*** Opening of Records to process ***

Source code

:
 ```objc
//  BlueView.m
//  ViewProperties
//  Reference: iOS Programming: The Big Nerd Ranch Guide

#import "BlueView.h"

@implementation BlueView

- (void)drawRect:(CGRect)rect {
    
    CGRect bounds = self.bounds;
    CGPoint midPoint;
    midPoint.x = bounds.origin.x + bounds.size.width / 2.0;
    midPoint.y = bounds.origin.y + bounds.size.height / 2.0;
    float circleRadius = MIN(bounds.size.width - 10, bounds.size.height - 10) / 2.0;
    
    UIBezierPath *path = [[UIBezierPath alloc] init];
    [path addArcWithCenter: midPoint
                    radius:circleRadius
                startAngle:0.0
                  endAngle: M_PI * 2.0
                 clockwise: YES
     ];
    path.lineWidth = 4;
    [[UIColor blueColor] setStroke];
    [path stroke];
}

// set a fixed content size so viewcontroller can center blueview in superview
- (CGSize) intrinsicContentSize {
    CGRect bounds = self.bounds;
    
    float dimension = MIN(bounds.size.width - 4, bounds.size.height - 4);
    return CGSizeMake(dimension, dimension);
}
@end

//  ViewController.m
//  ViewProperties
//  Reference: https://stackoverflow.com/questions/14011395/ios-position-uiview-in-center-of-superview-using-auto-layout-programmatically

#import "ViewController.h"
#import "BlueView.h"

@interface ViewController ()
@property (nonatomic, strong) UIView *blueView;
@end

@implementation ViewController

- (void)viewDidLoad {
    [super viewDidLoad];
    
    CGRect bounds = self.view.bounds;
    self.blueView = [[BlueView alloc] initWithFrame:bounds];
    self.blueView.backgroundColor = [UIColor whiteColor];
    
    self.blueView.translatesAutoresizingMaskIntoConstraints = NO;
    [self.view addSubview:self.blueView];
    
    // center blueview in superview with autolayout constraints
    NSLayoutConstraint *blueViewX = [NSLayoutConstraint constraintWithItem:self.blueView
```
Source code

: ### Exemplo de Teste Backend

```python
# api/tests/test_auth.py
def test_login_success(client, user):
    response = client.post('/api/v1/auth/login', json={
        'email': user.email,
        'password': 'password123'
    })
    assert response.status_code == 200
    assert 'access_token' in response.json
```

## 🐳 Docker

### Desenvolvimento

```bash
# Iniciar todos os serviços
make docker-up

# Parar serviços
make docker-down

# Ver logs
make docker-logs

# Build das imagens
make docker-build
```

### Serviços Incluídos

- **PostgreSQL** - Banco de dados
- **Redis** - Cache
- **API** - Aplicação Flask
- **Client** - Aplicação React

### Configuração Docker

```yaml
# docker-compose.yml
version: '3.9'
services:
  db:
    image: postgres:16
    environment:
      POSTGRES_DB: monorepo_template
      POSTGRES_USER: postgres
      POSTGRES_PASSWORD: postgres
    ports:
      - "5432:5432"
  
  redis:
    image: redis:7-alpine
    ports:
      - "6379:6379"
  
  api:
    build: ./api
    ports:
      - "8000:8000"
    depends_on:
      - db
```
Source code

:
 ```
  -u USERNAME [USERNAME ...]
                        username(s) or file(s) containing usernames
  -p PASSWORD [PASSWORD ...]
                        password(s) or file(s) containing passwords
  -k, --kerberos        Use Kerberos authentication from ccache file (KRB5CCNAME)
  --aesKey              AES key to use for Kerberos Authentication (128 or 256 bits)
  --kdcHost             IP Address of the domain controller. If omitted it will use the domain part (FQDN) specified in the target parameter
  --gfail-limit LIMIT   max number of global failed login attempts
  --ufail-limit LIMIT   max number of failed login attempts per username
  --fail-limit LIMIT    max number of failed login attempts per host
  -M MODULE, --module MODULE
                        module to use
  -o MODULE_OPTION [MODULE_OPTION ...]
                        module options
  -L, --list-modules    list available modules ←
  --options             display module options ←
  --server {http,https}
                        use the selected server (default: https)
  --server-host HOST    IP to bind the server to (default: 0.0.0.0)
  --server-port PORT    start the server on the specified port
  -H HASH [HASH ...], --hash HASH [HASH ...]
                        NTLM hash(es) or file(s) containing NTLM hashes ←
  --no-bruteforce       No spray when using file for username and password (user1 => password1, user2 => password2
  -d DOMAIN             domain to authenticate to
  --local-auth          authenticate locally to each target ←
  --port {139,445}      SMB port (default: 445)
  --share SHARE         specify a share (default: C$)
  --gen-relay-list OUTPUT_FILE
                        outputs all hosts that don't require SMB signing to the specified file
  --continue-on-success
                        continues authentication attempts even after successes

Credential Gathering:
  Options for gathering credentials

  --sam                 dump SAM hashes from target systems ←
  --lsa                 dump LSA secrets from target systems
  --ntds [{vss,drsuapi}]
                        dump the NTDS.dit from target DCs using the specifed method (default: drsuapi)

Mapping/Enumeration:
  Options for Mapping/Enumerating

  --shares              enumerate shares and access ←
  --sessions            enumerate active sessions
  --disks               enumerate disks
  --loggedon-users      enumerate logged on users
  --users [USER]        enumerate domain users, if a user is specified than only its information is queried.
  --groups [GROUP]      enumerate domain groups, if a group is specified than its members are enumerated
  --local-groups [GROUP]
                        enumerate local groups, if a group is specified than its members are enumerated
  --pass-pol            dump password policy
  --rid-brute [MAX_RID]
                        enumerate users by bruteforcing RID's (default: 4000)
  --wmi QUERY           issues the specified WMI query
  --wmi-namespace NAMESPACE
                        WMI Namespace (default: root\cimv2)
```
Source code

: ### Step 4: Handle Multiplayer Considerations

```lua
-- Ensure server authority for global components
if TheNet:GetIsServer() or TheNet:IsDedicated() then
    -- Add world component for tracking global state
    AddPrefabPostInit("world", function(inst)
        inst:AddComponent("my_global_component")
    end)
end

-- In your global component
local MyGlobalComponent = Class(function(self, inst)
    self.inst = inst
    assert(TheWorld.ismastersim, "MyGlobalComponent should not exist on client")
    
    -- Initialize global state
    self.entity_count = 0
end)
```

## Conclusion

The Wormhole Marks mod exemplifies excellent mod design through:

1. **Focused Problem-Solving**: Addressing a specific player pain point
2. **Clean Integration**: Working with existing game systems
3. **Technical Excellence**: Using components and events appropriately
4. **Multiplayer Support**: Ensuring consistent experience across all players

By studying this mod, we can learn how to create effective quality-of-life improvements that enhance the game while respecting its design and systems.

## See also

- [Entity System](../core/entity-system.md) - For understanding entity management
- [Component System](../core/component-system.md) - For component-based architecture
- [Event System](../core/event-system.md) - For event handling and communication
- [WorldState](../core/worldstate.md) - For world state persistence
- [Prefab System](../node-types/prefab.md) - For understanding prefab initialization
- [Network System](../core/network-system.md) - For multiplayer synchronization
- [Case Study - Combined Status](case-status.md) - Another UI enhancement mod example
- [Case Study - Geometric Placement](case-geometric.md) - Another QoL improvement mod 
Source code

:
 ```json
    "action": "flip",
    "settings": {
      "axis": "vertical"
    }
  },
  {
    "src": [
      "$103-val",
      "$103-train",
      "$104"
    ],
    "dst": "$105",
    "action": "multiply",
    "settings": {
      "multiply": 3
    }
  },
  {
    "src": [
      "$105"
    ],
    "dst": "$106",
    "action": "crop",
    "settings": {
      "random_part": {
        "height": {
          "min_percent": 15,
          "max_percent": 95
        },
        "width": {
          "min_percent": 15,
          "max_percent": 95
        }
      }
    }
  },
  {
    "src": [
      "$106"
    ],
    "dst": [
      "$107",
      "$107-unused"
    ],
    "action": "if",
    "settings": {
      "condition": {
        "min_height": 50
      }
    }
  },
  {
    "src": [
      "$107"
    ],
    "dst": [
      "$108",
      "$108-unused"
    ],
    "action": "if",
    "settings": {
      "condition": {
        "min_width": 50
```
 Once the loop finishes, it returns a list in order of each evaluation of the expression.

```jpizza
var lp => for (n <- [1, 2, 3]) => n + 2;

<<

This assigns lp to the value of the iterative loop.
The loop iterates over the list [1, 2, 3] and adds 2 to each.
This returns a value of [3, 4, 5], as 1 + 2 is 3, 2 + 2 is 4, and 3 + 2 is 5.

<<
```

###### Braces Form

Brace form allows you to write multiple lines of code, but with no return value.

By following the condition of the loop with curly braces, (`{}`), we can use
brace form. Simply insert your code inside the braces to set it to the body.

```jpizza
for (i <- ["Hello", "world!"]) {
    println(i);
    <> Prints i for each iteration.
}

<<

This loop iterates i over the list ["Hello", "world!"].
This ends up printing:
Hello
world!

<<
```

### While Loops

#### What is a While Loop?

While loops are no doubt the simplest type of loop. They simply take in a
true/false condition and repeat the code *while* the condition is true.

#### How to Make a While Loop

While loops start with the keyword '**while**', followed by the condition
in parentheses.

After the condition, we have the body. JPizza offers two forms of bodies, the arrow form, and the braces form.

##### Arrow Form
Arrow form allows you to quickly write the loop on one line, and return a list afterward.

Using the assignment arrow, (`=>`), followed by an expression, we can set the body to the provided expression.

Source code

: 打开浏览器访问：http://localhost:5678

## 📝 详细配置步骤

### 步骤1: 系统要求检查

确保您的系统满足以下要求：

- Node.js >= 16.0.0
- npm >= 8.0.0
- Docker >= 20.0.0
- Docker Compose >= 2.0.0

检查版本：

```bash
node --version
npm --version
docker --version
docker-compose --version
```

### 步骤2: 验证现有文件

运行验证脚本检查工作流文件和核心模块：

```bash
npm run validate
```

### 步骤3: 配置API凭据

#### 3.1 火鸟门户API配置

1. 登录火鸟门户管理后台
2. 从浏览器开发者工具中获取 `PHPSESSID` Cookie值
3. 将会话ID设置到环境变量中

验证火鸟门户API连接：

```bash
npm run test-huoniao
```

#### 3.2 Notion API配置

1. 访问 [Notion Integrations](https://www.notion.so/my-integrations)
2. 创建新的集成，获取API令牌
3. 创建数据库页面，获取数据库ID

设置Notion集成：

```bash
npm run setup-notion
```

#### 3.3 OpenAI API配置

*** Close of Records to process ***

Task prompt => Quote exactly and only the lines from the one holding "### 步骤1: 系统要求检查" through the end of the data.

Answer for the task =>
### 步骤1: 系统要求检查

确保您的系统满足以下要求：

- Node.js >= 16.0.0
- npm >= 8.0.0
- Docker >= 20.0.0
- Docker Compose >= 2.0.0

检查版本：

```bash
node --version
npm --version
docker --version
docker-compose --version
```

### 步骤2: 验证现有文件

运行验证脚本检查工作流文件和核心模块：

```bash
npm run validate
```

### 步骤3: 配置API凭据

#### 3.1 火鸟门户API配置

1. 登录火鸟门户管理后台
2. 从浏览器开发者工具中获取 `PHPSESSID` Cookie值
3. 将会话ID设置到环境变量中

验证火鸟门户API连接：

```bash
npm run test-huoniao
```

#### 3.2 Notion API配置

1. 访问 [Notion Integrations](https://www.notion.so/my-integrations)
2. 创建新的集成，获取API令牌
3. 创建数据库页面，获取数据库ID

设置Notion集成：

```bash
npm run setup-notion
```

#### 3.3 OpenAI API配置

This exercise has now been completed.